_PROVIDED PASSAGE:_
Daybreak in Puerto Rico on Thursday exposed the crushing devastation wrought by Hurricane Maria — splintered homes, crumbled balconies, uprooted trees and floodwaters coursing through streets.
The storm cut a path through the island on Wednesday and 100 percent of the territory remained without power. Officials predicted that it could take months to restore electricity as rescue brigades ventured out to assess the toll of death and injury.
Puerto Rico faces numerous obstacles as it begins to emerge from the storm: the weight of an extended debt and bankruptcy crisis; a recovery process begun after Irma, which killed at least three people and left nearly 70 percent of households without power; the difficulty of getting to an island far from the mainland; and the strain on relief efforts by the Federal Emergency Management Agency and other groups already spread thin in the wake of several recent storms.
“Irma gave us a break, but Maria destroyed us,” Edwin Serrano, a construction worker in Old San Juan, said.
Maria had entered Puerto Rico’s southeast side on Wednesday with category 4 winds of 155 miles per hour, then lost strength, regained power Thursday and continued its furious roll northward, bringing pounding rains and heavy winds to the Dominican Republic.
Officials cautioned that it could deliver dangerous storm surges to the Bahamas and Turks and Caicos, which were already reeling from the effects of Hurricane Irma.

_STORED DATA:_
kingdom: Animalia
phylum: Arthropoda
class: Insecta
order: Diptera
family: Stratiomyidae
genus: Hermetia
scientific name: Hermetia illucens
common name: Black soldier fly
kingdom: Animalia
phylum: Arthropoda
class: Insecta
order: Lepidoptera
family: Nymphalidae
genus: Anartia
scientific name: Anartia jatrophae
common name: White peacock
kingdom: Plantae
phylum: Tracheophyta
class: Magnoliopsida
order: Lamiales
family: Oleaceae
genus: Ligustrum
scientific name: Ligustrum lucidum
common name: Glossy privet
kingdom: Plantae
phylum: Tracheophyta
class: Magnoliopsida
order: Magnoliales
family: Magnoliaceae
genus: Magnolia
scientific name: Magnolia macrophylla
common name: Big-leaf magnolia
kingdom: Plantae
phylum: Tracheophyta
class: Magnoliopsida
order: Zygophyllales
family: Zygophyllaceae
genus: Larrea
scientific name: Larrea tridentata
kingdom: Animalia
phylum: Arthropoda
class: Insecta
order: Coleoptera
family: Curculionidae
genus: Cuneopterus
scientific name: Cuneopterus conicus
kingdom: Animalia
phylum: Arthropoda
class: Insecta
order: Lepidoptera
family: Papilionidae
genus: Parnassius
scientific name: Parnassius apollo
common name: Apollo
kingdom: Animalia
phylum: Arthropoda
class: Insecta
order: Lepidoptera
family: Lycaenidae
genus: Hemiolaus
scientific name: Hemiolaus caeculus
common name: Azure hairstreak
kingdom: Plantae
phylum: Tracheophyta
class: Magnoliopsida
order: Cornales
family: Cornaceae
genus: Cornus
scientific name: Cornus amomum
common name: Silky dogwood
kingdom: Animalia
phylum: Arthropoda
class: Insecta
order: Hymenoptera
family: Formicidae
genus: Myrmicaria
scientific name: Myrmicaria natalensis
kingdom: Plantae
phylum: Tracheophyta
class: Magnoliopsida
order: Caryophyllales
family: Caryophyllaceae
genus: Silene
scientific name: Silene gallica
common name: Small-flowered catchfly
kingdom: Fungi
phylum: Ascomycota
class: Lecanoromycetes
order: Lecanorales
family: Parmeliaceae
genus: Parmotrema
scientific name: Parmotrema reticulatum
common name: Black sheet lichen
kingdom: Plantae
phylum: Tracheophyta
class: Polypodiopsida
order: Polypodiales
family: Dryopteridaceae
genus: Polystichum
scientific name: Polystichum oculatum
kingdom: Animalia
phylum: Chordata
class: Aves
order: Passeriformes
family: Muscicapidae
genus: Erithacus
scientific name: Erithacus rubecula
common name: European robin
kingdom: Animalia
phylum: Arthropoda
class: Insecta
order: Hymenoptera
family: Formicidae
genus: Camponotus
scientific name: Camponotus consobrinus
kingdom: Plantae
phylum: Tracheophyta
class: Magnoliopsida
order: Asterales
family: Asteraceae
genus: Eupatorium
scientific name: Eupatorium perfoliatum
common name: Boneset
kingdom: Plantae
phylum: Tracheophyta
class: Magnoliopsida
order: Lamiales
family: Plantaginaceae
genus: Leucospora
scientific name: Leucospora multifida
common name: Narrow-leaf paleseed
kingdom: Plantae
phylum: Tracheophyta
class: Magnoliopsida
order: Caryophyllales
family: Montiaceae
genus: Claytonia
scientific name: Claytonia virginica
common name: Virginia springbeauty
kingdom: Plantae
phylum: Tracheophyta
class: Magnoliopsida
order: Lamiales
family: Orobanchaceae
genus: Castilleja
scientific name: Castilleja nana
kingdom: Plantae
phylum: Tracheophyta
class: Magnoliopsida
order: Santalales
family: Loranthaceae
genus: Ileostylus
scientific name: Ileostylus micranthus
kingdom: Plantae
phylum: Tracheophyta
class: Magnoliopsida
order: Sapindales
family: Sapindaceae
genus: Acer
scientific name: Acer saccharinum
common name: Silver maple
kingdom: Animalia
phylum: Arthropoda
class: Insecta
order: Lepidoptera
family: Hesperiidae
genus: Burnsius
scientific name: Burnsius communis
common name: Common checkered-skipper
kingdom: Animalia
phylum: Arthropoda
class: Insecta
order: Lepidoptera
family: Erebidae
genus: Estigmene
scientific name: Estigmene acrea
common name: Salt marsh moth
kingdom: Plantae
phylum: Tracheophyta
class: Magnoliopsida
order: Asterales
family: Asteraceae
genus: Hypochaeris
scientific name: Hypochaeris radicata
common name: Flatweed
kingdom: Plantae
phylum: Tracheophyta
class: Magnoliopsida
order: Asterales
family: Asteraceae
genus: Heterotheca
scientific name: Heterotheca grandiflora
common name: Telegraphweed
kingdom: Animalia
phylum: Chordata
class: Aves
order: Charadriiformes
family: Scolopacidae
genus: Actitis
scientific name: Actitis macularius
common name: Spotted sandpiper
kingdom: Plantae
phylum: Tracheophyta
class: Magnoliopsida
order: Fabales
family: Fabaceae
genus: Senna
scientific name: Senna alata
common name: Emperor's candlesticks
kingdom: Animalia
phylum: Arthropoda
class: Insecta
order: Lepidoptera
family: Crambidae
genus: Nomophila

_EXERCISES TO COMPLETE:_
a) In the Hurricane Maria report, what wind speed did Maria carry when it entered Puerto Rico's southeast side?
b) Carry on the Hurricane Maria report from its final sentence onward.

_ANSWERS BELOW:_
a) 155 miles per hour, with category 4 winds.

b)
Most predictions suggested that Maria would veer north and spare the mainland United States. But officials cautioned that the East Coast was still not out of danger and even absent the storm’s main fury, coastal areas could still feel its effects this weekend with heavy rains and dangerous gales.
Here’s the latest:
• Maria passed close to the northeastern coast of the Dominican Republic on Thursday morning as a Category 3 storm. Hurricane warnings were in effect for parts of that country as well as the Turks and Caicos Islands and the southeastern Bahamas.
• Flash flood warnings covered the entirety of Puerto Rico on Thursday. Forecasters say Puerto Rico will see about two feet of rain by Friday, with as much as 35 inches in places. Storm surges were expected to raise water levels by as much as six feet in the Dominican Republic.
• There is significant concern about the expected “life-threatening” storm surge of nine to 12 feet in the Turks and Caicos and the Bahamas, according to Michael Brennan of the National Hurricane Center.
• The death toll from Hurricane Maria has risen to at least 15 on the small Caribbean island of Dominica, according to Prime Minister Roosevelt Skerrit. Two people were also killed on the French Caribbean island of Guadeloupe, officials said.
• Gov. Ricardo Rosselló told CNN late Wednesday that officials knew of only one fatality in Puerto Rico..
• President Trump said Thursday that he would visit Puerto Rico, but gave no details on the timing of the trip.
• In the United States Virgin Islands, Gov. Kenneth E. Mapp announced a 24-hour curfew for all four islands until further notice. In Puerto Rico, Gov. Rosselló had previously set a 6 p.m. to 6 a.m. curfew effective until Saturday.
Restoring power is a priority in Puerto Rico.
Jenniffer González-Colón, Puerto Rico’s nonvoting member of the House of Representatives, told CNN on Thursday that the island appeared to have been “devastated,” with power lines lying on the ground and rivers flowing over bridges.
Ms. González-Colón, who spent much of the hurricane in a closet, said restoring power was crucial, but added that the governor had estimated that it could take a month or more to get electricity back for the whole island. She suggested that without electricity, many of the pumps that supplied residents with running water would not be functioning.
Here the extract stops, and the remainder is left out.